Esta transición del velorio al velatorio al tanatorio, ¿es razonable? Creo que sí, hay que decirlo con énfasis. Los modernos tanatorios alivian mucho la carga emocional de la familia del difunto, además son prácticos y eficientes.
Pero a la vez, los tanatorios trivializan sin duda el entorno de la muerte, a la que tienden a convertir así en una rutina más. Desde esta perspectiva, el tanatorio quizá sea otro paso, no desde luego el único, hacia una sociedad más deshumanizada y cautiva de la tecnología, también más individualista y menos comunitaria.
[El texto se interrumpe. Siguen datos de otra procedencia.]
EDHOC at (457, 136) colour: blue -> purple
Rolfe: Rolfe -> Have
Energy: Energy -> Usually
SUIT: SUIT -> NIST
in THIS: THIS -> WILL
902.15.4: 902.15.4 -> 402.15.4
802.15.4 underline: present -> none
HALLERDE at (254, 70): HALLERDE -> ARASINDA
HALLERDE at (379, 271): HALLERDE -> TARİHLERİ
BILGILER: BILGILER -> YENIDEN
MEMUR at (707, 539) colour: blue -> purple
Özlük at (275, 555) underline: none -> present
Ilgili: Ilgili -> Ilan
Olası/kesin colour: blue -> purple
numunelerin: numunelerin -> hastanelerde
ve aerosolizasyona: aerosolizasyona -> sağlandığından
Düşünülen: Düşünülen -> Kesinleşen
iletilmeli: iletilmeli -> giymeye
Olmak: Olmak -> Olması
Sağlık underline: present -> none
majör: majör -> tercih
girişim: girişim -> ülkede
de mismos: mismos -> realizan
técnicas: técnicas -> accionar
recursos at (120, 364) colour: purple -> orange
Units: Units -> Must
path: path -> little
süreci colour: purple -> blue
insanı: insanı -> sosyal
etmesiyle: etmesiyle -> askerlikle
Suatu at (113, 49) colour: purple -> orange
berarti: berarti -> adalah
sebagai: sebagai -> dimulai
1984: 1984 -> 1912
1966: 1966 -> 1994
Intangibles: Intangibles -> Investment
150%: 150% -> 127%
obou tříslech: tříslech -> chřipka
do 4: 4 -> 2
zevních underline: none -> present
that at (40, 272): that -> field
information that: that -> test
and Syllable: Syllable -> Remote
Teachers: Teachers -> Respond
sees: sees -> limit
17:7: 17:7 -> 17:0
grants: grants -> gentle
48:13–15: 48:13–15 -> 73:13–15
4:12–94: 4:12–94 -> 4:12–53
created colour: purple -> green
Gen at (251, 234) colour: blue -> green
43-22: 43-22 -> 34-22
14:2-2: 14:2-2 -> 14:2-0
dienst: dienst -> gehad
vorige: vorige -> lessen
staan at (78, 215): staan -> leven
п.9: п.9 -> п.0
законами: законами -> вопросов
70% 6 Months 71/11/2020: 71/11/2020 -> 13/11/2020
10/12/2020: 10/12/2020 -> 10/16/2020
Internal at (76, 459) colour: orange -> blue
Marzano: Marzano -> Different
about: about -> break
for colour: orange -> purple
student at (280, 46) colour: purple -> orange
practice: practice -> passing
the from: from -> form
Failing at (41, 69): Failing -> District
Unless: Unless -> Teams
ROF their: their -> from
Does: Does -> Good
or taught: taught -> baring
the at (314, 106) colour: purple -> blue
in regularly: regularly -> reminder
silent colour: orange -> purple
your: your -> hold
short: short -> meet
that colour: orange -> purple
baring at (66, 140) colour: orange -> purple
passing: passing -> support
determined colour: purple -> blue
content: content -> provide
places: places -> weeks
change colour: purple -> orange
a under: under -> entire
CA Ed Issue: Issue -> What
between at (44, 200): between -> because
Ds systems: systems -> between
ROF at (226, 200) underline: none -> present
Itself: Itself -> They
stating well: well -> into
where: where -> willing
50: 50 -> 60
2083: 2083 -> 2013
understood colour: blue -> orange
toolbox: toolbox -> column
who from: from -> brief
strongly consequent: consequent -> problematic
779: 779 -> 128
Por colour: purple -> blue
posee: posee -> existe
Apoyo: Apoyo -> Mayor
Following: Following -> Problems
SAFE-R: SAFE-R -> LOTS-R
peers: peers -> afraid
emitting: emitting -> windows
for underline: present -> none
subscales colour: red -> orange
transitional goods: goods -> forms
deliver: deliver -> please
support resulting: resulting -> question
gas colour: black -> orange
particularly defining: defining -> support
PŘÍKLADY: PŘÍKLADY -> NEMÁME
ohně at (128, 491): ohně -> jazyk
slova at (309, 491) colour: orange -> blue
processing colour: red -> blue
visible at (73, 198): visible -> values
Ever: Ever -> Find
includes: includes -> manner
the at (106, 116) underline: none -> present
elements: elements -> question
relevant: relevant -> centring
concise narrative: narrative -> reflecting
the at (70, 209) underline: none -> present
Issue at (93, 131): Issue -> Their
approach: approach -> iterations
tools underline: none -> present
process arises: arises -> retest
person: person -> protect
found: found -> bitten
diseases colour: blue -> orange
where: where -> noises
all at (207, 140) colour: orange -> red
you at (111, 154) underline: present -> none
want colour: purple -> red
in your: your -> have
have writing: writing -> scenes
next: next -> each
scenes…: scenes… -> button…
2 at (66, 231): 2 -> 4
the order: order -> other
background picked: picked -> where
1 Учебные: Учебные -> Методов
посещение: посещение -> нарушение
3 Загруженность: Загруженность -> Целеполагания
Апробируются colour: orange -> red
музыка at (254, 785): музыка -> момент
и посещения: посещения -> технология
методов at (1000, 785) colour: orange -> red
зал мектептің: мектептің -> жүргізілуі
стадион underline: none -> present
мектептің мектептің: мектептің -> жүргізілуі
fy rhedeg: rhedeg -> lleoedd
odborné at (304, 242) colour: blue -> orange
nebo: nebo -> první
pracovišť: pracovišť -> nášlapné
Más dispuesta a aceptar la muerte como una incidencia más de la vida, al fin y al cabo, se viven tantas vidas sucesivas en las sociedades avanzadas, se muere, sin llegar a morir, tantas veces…
En cualquier caso, y voy concluyendo, los velorios chilotes me parecen un excelente ejemplo de cómo en sociedades como la de Chiloé se conservan todavía vivos unos valores espirituales que en sociedades más avanzadas estamos perdiendo. Y no hablo de valores religiosos, sino que afectan, en mi opinión, a lo más profundo de la condición humana, ese negarse a aceptar la muerte como algo inevitable, ese considerar cada muerte una gran derrota que debemos celebrar, paradójicamente, para que no se nos olvide cuál es nuestro desafío: vencerla, como decían los antiguos, de grado o por la fuerza.
No quiero dejar sin mención otro elemento de la celebración espiritual de la muerte en Chiloé, las animitas. Sé que hay animitas, de una forma u otra, en toda Latinoamérica y también en España. Pero las animitas chilotas tienen una gracia especial, no solo por la belleza del paisaje que las rodea. Están llenas de candor y manifiestan, a través del primor con que se las cuida, la convicción de que algo espiritual del difunto, que suele serlo de muerte accidental, ha quedado en el sitio donde murió. Hay otro fenómeno que me llama mucho la atención respecto a las animitas: cuando voy en la camioneta de Duahatao a Ancud o vuelta con algún vecino o amigo, muchos de ellos se santiguan ante cada una de las numerosas animitas que vamos dejando atrás. Otra manifestación de respeto hacia ese acontecimiento trascendental que es la muerte humana.
Queden pues, las quizá demasiado largas consideraciones que he hecho en esto: en Chiloé todavía se tiene bien claro lo que significa que una persona muera: se trata de algo que va mucho más allá de la desaparición del propio difunto y del dolor de su familia, algo que afecta a toda la comunidad y que debe celebrarse cada vez que tiene lugar. Para que no se nos olvide.